Phil Pluskota is an American producer who has worked with bands such as Abiotic, King Conquer, Human Error and many more. He works out of his Sonic Assault Studios in Cape Coral, FL.
We spoke about new favourite pedals, how too perfect metal albums are sucking the soul out of the whole genre, why trial and error is the way to go, how to stay healthy and much more.
1. What was the thing that got you into Music Production?
I just always loved recording when I was in bands. It was always the most creative and rewarding parts of being in a band. Just going into the studio with these songs you worked your ass off on. And building it from the ground up into a final product. So I figured what the hell? I gave it a shot recording other bands and it hooked me. I can’t see myself doing anything else at this point.
2. What’s your stance on the digital vs analog battle?
Honestly? It’s all tools. Use what you think sounds best and what fits your workflow the best.
3. Do you think one day software, emulation-hardware etc will surpass the real thing?

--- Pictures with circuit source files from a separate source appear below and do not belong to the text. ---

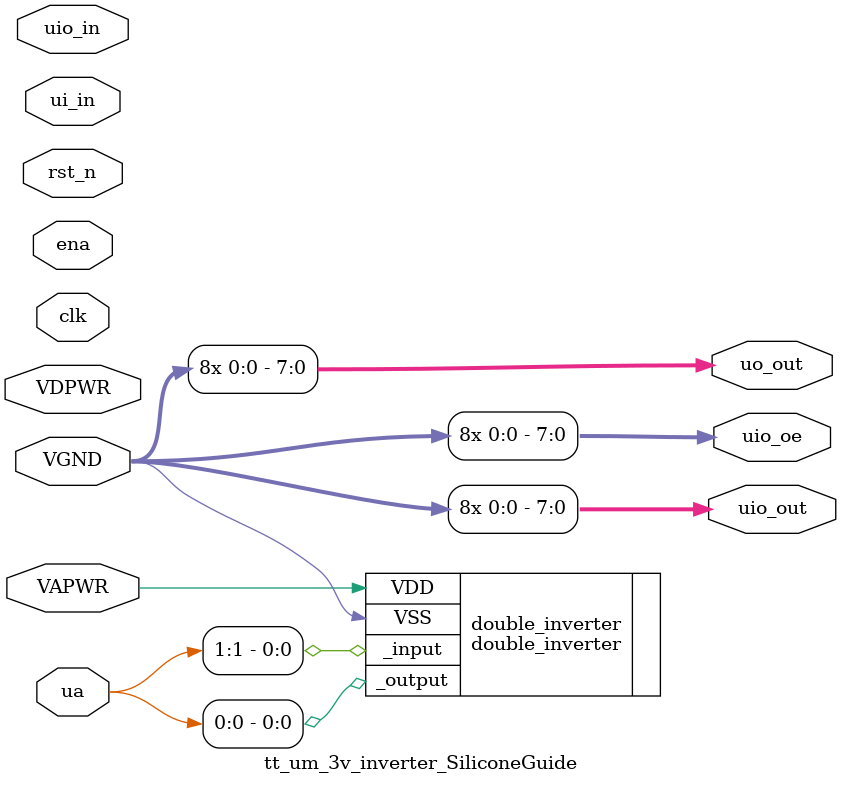
<source format=v>
/*
 * Copyright (c) 2024 Your Name
 * SPDX-License-Identifier: Apache-2.0
 */

`default_nettype none

module tt_um_3v_inverter_SiliconeGuide (
    input  wire       VGND,
    input  wire       VDPWR,    // 1.8v power supply
    input  wire       VAPWR,    // 3.3v power supply
    input  wire [7:0] ui_in,    // Dedicated inputs
    output wire [7:0] uo_out,   // Dedicated outputs
    input  wire [7:0] uio_in,   // IOs: Input path
    output wire [7:0] uio_out,  // IOs: Output path
    output wire [7:0] uio_oe,   // IOs: Enable path (active high: 0=input, 1=output)
    inout  wire [7:0] ua,       // Analog pins, only ua[5:0] can be used
    input  wire       ena,      // always 1 when the design is powered, so you can ignore it
    input  wire       clk,      // clock
    input  wire       rst_n     // reset_n - low to reset
);

	double_inverter double_inverter(
		.VDD(VAPWR),
		.VSS(VGND),
		._input(ua[1]),
		._output(ua[0])
	);

    // ties for the output enables
    assign uo_out[0] = VGND;
    assign uo_out[1] = VGND;
    assign uo_out[2] = VGND;
    assign uo_out[3] = VGND;
    assign uo_out[4] = VGND;
    assign uo_out[5] = VGND;
    assign uo_out[6] = VGND;
    assign uo_out[7] = VGND;

    assign uio_out[0] = VGND;
    assign uio_out[1] = VGND;
    assign uio_out[2] = VGND;
    assign uio_out[3] = VGND;
    assign uio_out[4] = VGND;
    assign uio_out[5] = VGND;
    assign uio_out[6] = VGND;
    assign uio_out[7] = VGND;

    assign uio_oe[0] = VGND;
    assign uio_oe[1] = VGND;
    assign uio_oe[2] = VGND;
    assign uio_oe[3] = VGND;
    assign uio_oe[4] = VGND;
    assign uio_oe[5] = VGND;
    assign uio_oe[6] = VGND;
    assign uio_oe[7] = VGND;

endmodule



</source>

It is getting crazy how close it is getting in terms of ITB processing vs it’s hardware counterparts. But some analog units just have this vibe and sound you just can’t replicate digitally. But it’s exciting knowing now you can do fully ITB records and not have to worry about the quality suffering.
4. How do you see the current Music Production scene? The pros the cons, what we might be missing/what we could improve?
The thing that is really bumming me out in most current production. Especially the metal side of production. Is the over editing and soul sucking of the genre as a whole. Everyone is so focused on everything being “perfect” that most records don’t have that human element to it anymore. Like imagine Iowa from Slipknot grid edited? That record wouldn’t have the feel, aggression and pure brutality that everyone loves it for. I have been seeing a few guys going for vibe over perfection. Which is super refreshing.
5. What’s the latest piece of gear (hardware/software) that made you go bananas?
Probably the new Horizon Devices Precision Drive. It’s slowly becoming one of my favourite overdrive pedals for boosting my amps. On top of the fact, the built in noise gate is really really good. Which I was really impressed by.
6. Let’s say we could get the brightest of the brightest and smartest of the smartest to come up with a piece of gear (software/hardware) and it could eliminate one annoying thing, what would it be (could be audio or anything, physically impossible or possible)?
A plugin that would get an entire song of drums edited in seconds haha.
7. If you could give one piece of advice to a young starting home-studio producer, what would it be?
Be yourself and don’t be afraid of making mistakes and taking risks with your productions. Trial and error is the best way to learn and get better at your craft.
8. If you could go back in time to remix/master/record one album, what would it be? (Can be your own production or someone elses production)
Oh man…….This is such a tough question. Because I have gone back and remixed records I have worked on before to see what would happen. And even thou technically it sounded better. The original vibe and mindset I had during those records weren’t the same. But one record I would love to have been in studio during would be the self-titled Slipknot record. The raw and chaotic sound of that record is just amazing. I would have loved to see the process and work that went into the tracking of that record.
9. How do you stay healthy during recording process? Exercises? Diets? Things to avoid? Things to remember?
I try to not eat late at night. I used to eat junk in the middle of the night when staying up too late mixing. This is by far the easiest way to pack on that producer’s gut haha. Lately, I have been doing a low carb diet with light lifting and cardio. That has been keeping me feel mentally together and energetic.
10. What’s the 1 item that a new producers shouldn’t be cheap with?
The go-to answer for this would definitely be room treatment. But one of the things I would say to not cheap out on from the start is your monitoring. You are doing all of your critical listening’s and tweaking on your monitors.